Pivoting and diving amid the throng of unwashed journalists is usually reserved for the Sony party, but we got an early start this year thanks to the first (and currently, only) PlayStation 3 title to make use of its new controller's six-axis sensing ability (although only pitch, roll and yaw was available during this demo). What this means to the everyman gamer is the ability to mimic the style of your grandmother when she picks up a controller, and frowns while wrenching the joypad from side to side, trying to make her plane turn. The only difference this time around is that twisting the controller in the air actually works. And works extremely well.

I was initially very skeptical of how this feature (which looked hastily tacked on to a regular joypad without a rumble) would work, but after a lengthy playtest of WarHawk's 30 percent complete single demo stage, I can safely attest to the excellent maneuverable quality possible from the very first moment you pick up and play. The slight delay at the Sony press conference between Phil Harrison's pivoting, and the on-screen tilting of his rendered joypad meant I was expecting the same problems during my WarHawk piloting. Not so. This works flawlessly, and immediately, and allayed any fears I had that this was a last-minute gimmick designed to tear interest away from the Wii. No; this tilting joypad is a last-minute gimmick designed to tear interest away from the Wii that works.


Back to the dogfighting; after my gaming instincts to thumb the analog sticks was removed (there's no maneuvering like you're used to), I began to gently tilt the controller back, causing my plane to rise; then I thrust forward and sent the craft into a steep dive, straight towards some jagged rocks (fortunately, without jaggy textures - the game is among the most smoothly rendered I've ever seen), then twisted the pad 90 degrees left, and it veered away from the plummet, and out into a sparkling blue ocean.

With a quick flick of the L2 button, I was barrel-rolling (thankfully, there's no joypad acrobatics needed for that one) like the Red Baron, and once all of the three different pivoting techniques were combined, you essentially had the control of an aircraft you've always been expected. This was instantly intuitive, and the applications for future use (I'm thinking in FPS titles specifically) is mind-boggling. It took 15 seconds for me to change my jaded mind from slightly mocking to kool-aid drinking. I've experienced the way PS3 games control, and it's epoch-making. Well, if a certain company named Nintendo hadn't thought of it first.

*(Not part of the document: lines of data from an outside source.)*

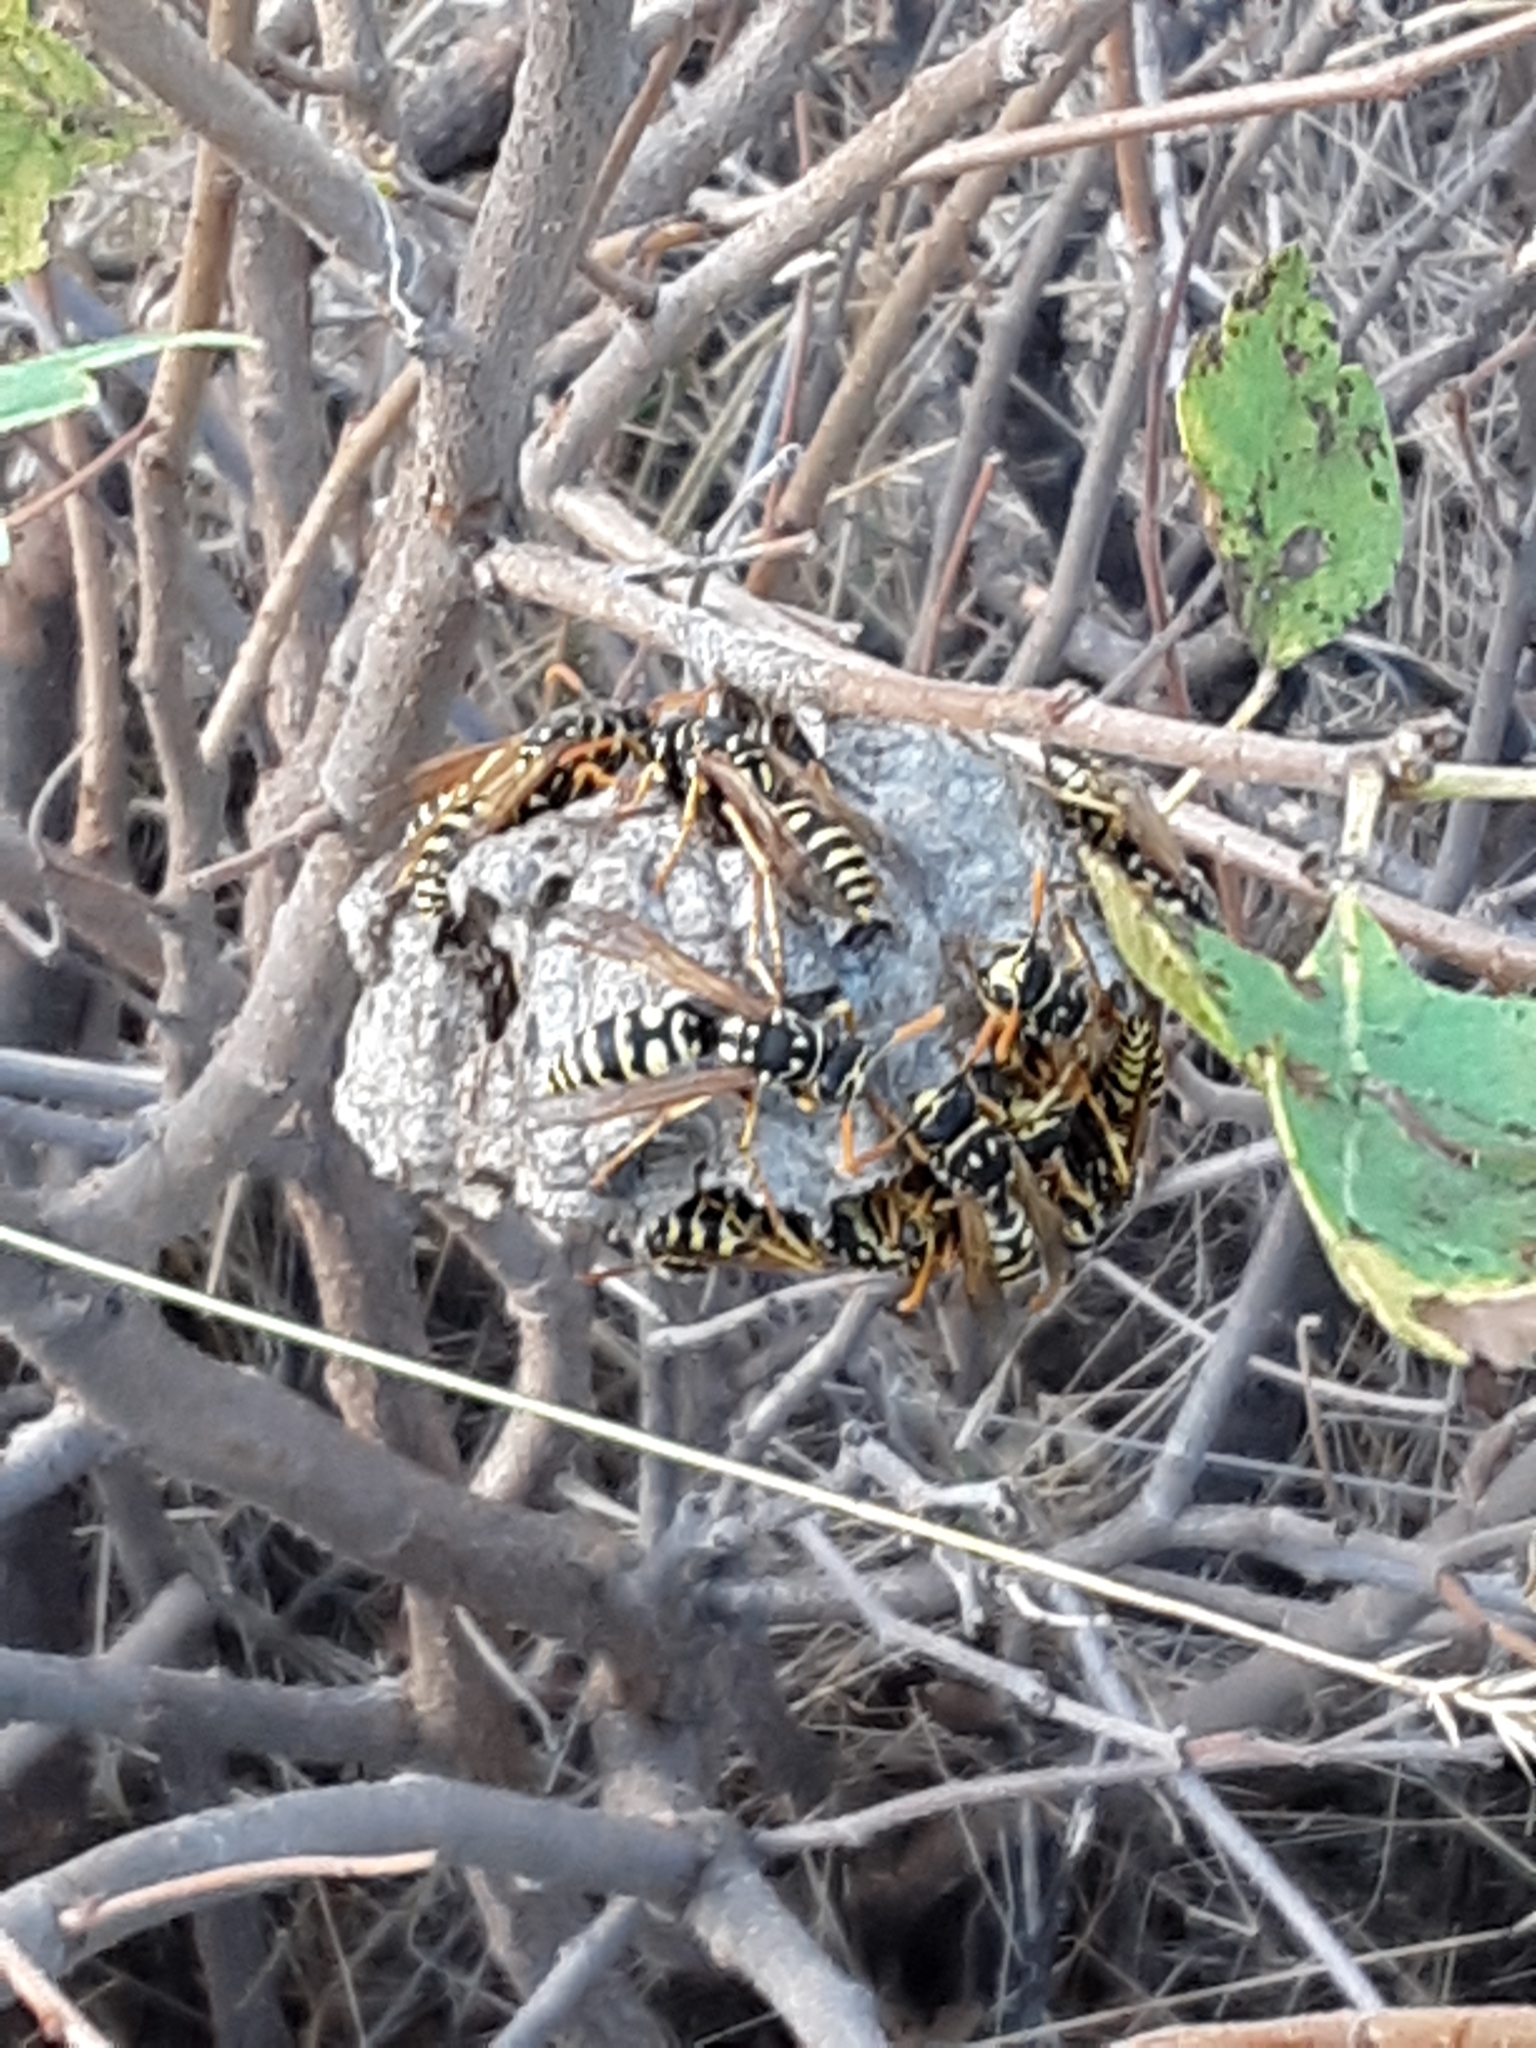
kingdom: Animalia
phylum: Arthropoda
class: Insecta
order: Hymenoptera
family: Eumenidae
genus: Polistes
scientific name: Polistes dominula
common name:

WarHawk itself was in a very early state, and can best be described as Crimson Skies meets more Crimson Skies. The demo stage was a group of islands with super-deformed topography, interspersed with landing pads, and series of linked tunnel sections through the middle that really tested your tilting skills. You may have seen this stage before; it's almost exactly the same as the one in Crimson Skies. Flying about with limited AI were small scouting ships (which you could strafe with mini-gun fire or opt for a group of heat-seeking rockets), and larger motherships, which intermittently burped out missiles. Runs around and through these vessels were also well-handled, thanks to the control. In fact, what could have been a rather nondescript flight combat offering has turned into a fantastic and superbly controllable outing into the skies.

This was the demo in its entirety; the final game is promising on-foot scenarios with various land vehicles like tanks and jeeps making up the third way to play, hundreds of planes to attack in the skies (we only encountered six or so at close range), and a 32-player online dogfighting antics that promise you'll be pivoting and diving without being watched intently by the great unwashed at E3.